> **Présentation**: Reproduisez mot pour mot le passage de l'extrait sur le Cafrad qui va de « Le Cafrad a » jusqu'à « à la retraite. » inclus.

> **Extrait**:
Le Cafrad a été créé par l’Eglise camerounaise pour offrir un encadrement et une formation professionnelle à une jeunesse désoeuvrée, attirée par les lumières de la ville. Mécanique, couture, hôtellerie, informatique, autant de cours qui tentent de lutter contre les effets de l’exode rural et du chômage grandissant sévissant dans la capitale économique du pays. Depuis longtemps, l’institution camerounaise entretient des liens privilégiés avec les envoyés du Département missionnaire (DM) des Eglises romandes. Nombreux sont les Suisses à être passés ou à y avoir séjourné. Très actif dans les instances protestantes et ancien président la paroisse du Balcon du Jura, Paul Schneider y voyagea pour sa part en 2002 avec plusieurs autres collègues du Nord vaudois. « En les accueillant aujourd’hui, nous avons enfin l’occasion de leur offrir la réciproque», se réjouit le médecin à la retraite.

Directeur du Cafrad, le pasteur Nono Kepatou a l’habitude des allers et retours en Europe, contrairement à ses collègues qui n’ont jamais traversé l’océan. Cela ne les empêche pas d’entretenir une image souvent idyllique de notre pays, que la visite du centre FAREAS de Sainte-Croix terminant la matinée ne suffit pas à effacer complètement. « Sur les 20'000 réfugiés qui frappent à la porte de la Suisse, leur explique la directrice Laurence Deruisseau, seuls 5% verront leur demande d’asile acceptée ». Rencontres à la FAREASCent quarante personnes, dont beaucoup de familles, composent une belle mosaïque culturelle dans ce centre de premier accueil où les séjours ne cessent de s’allonger, durant une année et parfois davantage. « Quelles difficultés y a-t-il à gérer un endroit avec des gens si différents ? », interroge Aristide. La directrice reconnaît que cela demande aux requérants « un effort quotidien » et qu’aux périodes de calme et de relative bonne entente succèdent parfois des instants plus tendus.

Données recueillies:

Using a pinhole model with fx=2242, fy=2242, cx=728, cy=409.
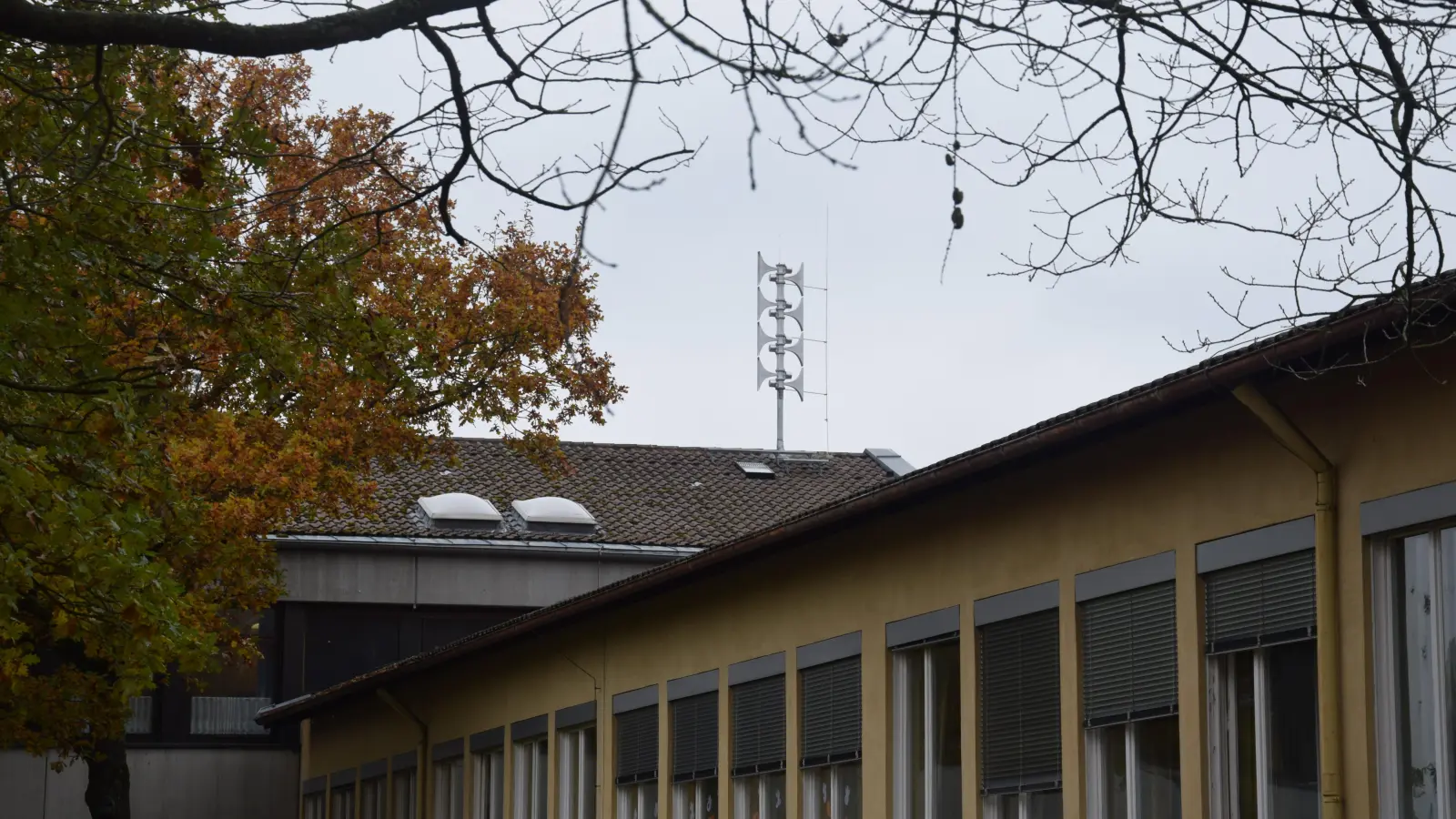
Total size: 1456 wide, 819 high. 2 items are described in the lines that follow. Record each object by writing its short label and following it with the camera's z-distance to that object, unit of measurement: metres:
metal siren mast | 48.03
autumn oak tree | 12.62
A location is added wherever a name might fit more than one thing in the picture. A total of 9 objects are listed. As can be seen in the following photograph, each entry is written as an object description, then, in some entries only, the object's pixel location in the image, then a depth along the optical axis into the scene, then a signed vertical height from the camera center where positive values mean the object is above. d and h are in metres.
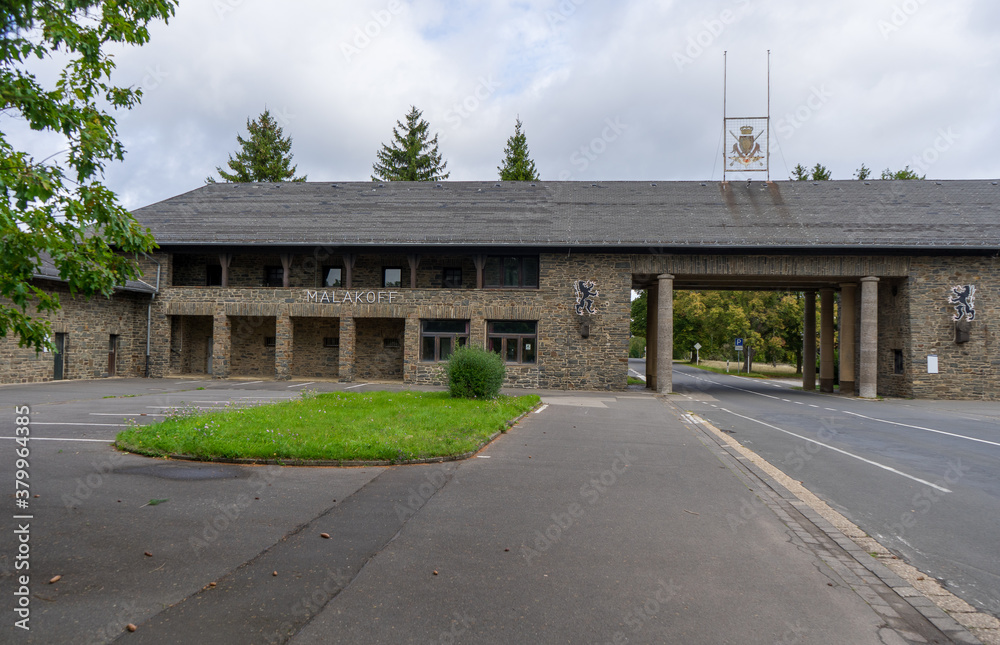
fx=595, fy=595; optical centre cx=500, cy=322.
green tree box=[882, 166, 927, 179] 48.07 +13.50
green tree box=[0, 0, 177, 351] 4.19 +1.03
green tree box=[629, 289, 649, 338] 64.25 +1.94
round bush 16.34 -1.23
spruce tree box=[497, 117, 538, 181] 55.72 +16.22
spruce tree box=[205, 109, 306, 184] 53.00 +15.33
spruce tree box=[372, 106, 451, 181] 54.47 +15.82
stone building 25.42 +2.62
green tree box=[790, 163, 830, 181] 54.05 +15.22
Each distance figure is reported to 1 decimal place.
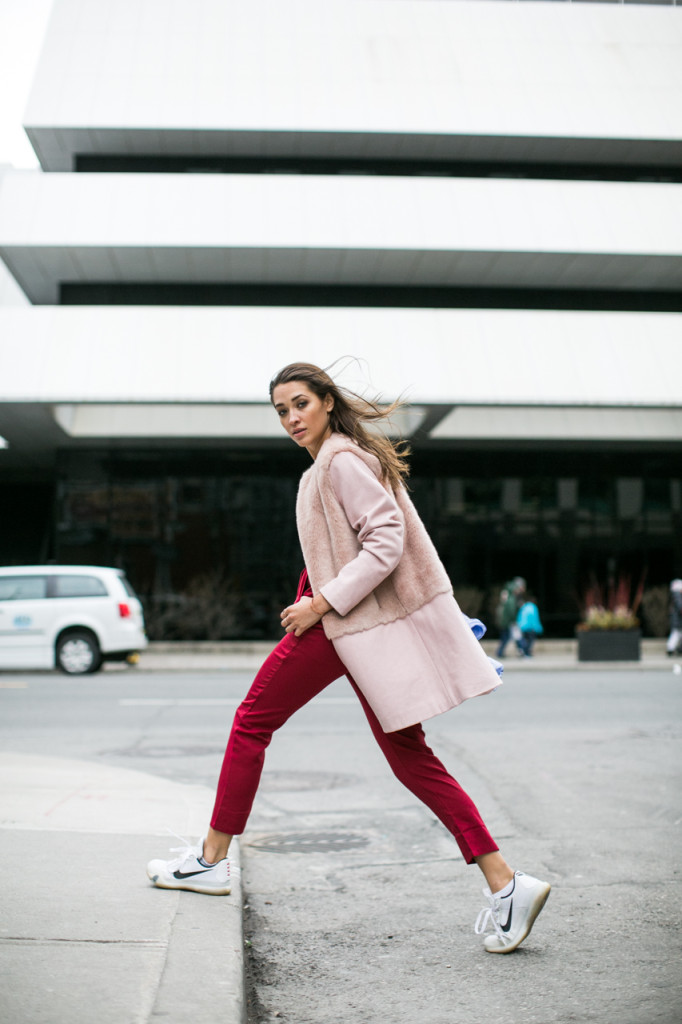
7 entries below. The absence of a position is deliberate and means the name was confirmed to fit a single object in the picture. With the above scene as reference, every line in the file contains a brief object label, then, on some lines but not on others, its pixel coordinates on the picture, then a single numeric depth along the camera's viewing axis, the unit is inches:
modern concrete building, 787.4
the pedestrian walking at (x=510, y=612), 745.0
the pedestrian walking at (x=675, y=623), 752.3
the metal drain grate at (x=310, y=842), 176.9
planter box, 712.4
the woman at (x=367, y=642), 114.7
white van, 594.5
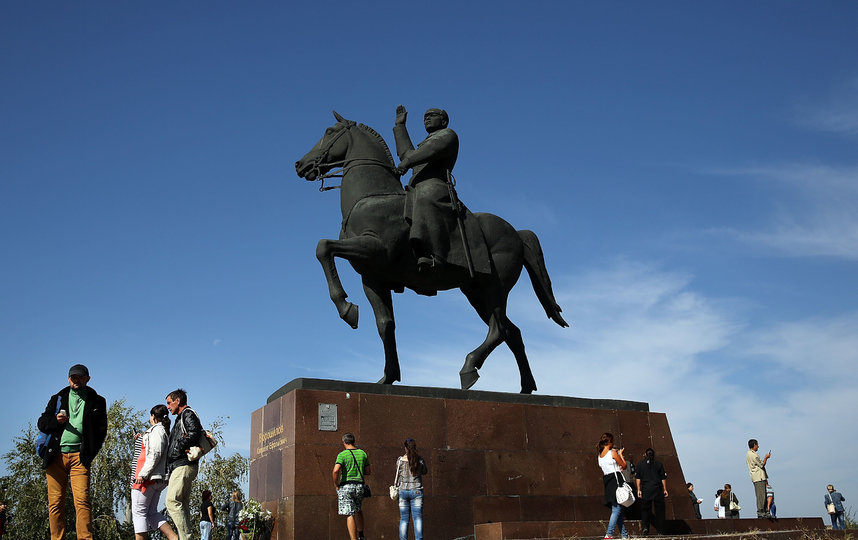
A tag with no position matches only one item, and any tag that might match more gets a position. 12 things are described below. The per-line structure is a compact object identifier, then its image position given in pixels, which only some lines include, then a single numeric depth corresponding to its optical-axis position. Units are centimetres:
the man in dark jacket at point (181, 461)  847
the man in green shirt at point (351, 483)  995
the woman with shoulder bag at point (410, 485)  1020
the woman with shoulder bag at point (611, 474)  1134
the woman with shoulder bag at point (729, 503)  2072
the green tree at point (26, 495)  3412
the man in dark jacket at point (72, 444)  838
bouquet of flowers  1087
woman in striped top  848
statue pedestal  1099
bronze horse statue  1224
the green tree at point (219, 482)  3788
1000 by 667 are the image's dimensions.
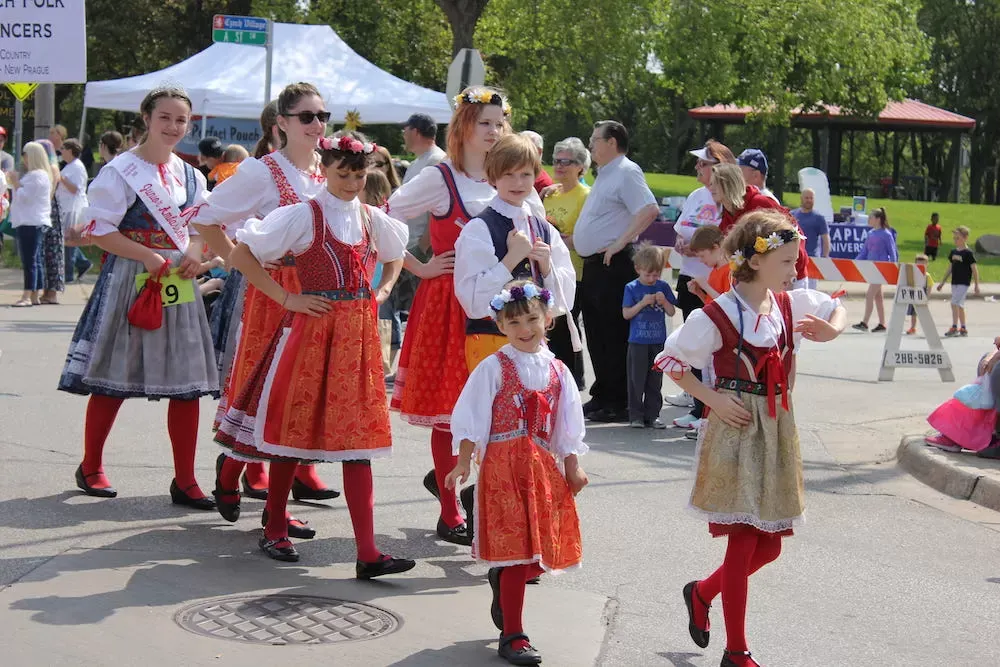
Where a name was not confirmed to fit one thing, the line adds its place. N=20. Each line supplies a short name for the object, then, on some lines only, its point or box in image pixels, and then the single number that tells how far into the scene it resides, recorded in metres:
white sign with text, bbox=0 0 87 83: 15.41
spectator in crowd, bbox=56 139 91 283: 17.19
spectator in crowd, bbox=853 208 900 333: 19.02
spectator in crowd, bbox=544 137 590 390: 10.45
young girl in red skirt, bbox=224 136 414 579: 5.76
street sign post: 16.17
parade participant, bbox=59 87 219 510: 6.82
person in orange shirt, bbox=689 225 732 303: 9.02
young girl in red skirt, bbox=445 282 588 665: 4.95
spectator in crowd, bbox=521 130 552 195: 10.48
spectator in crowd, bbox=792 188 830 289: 18.05
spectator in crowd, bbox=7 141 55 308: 16.19
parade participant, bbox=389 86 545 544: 6.38
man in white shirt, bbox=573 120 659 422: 10.07
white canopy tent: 20.89
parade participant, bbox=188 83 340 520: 6.20
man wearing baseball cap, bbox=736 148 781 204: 9.61
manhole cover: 5.06
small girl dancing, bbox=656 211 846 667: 4.94
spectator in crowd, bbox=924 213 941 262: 30.14
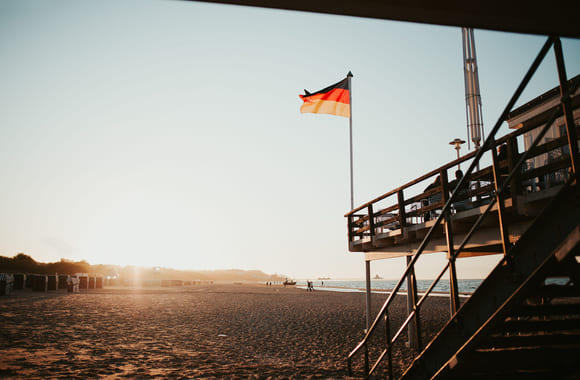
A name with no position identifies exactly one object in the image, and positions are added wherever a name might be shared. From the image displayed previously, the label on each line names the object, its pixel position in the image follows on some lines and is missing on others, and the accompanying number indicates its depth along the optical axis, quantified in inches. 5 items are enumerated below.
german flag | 614.5
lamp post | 598.2
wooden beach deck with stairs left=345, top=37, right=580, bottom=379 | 127.3
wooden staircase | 126.0
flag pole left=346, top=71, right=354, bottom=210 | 566.3
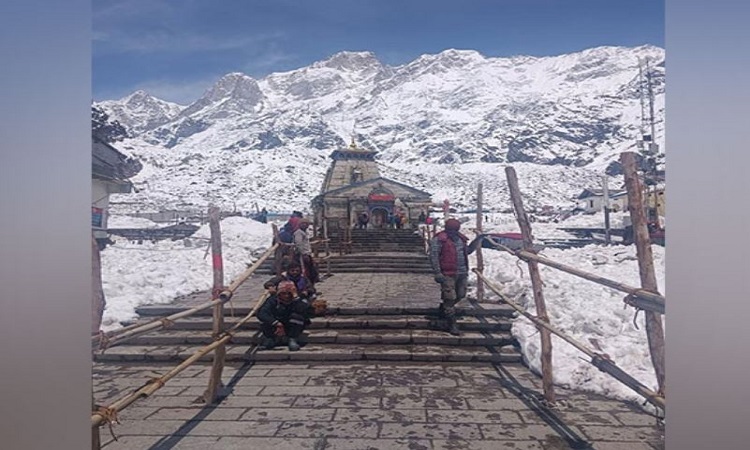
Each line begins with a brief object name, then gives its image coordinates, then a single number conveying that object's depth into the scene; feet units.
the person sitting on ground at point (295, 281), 18.82
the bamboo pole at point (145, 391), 7.32
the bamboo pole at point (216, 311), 12.72
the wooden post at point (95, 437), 7.43
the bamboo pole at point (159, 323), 7.91
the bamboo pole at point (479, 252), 23.12
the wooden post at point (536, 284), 12.46
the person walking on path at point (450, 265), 19.22
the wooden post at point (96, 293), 7.35
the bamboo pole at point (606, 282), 8.33
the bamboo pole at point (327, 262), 39.44
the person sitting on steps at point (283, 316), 17.74
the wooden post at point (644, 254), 9.25
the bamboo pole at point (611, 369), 8.55
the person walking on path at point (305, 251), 22.04
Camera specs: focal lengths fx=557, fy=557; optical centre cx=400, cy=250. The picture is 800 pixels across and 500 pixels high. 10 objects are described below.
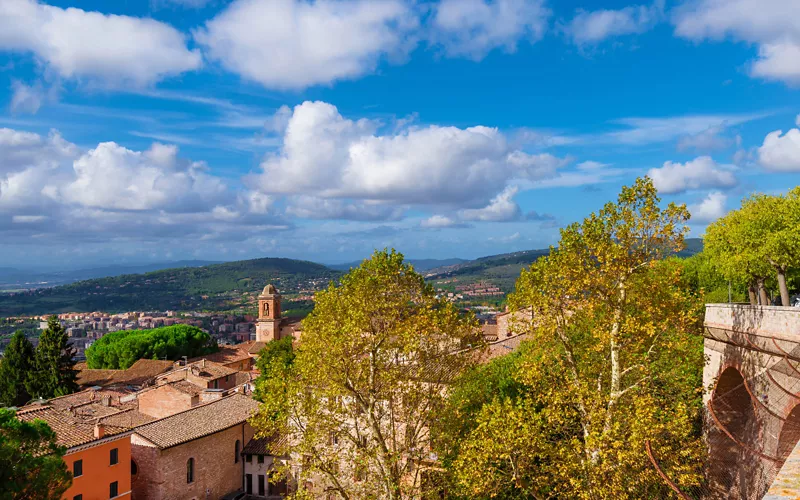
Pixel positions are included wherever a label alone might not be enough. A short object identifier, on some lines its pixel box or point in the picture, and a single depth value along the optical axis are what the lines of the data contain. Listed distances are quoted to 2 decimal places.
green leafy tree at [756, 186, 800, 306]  35.03
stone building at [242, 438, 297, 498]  41.97
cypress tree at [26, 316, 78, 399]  66.56
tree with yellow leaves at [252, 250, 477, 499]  21.66
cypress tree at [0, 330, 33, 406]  66.19
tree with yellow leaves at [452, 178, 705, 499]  18.06
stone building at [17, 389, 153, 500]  31.98
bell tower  103.88
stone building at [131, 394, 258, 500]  36.22
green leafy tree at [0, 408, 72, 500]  19.39
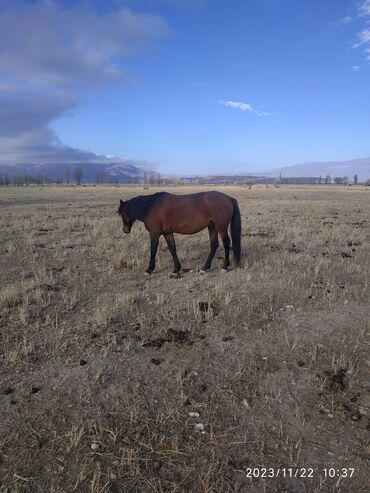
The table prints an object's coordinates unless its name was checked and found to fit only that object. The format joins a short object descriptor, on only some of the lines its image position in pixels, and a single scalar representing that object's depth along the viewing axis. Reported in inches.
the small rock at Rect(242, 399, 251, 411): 137.9
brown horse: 307.1
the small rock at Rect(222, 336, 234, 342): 189.8
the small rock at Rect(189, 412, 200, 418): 134.3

> **Réponse**:
Le Cafrad a été créé par l’Eglise camerounaise pour offrir un encadrement et une formation professionnelle à une jeunesse désoeuvrée, attirée par les lumières de la ville. Mécanique, couture, hôtellerie, informatique, autant de cours qui tentent de lutter contre les effets de l’exode rural et du chômage grandissant sévissant dans la capitale économique du pays. Depuis longtemps, l’institution camerounaise entretient des liens privilégiés avec les envoyés du Département missionnaire (DM) des Eglises romandes. Nombreux sont les Suisses à être passés ou à y avoir séjourné. Très actif dans les instances protestantes et ancien président la paroisse du Balcon du Jura, Paul Schneider y voyagea pour sa part en 2002 avec plusieurs autres collègues du Nord vaudois. « En les accueillant aujourd’hui, nous avons enfin l’occasion de leur offrir la réciproque», se réjouit le médecin à la retraite.